INSTRUCTION:
Whenever a line in the data below includes the string "Male", copy it out.
.....
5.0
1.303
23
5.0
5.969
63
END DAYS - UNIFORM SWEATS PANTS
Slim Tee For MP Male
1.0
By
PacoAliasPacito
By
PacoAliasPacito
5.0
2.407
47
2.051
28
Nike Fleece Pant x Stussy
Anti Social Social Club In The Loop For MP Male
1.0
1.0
.....
TASK OUTPUT:
Slim Tee For MP Male
Anti Social Social Club In The Loop For MP Male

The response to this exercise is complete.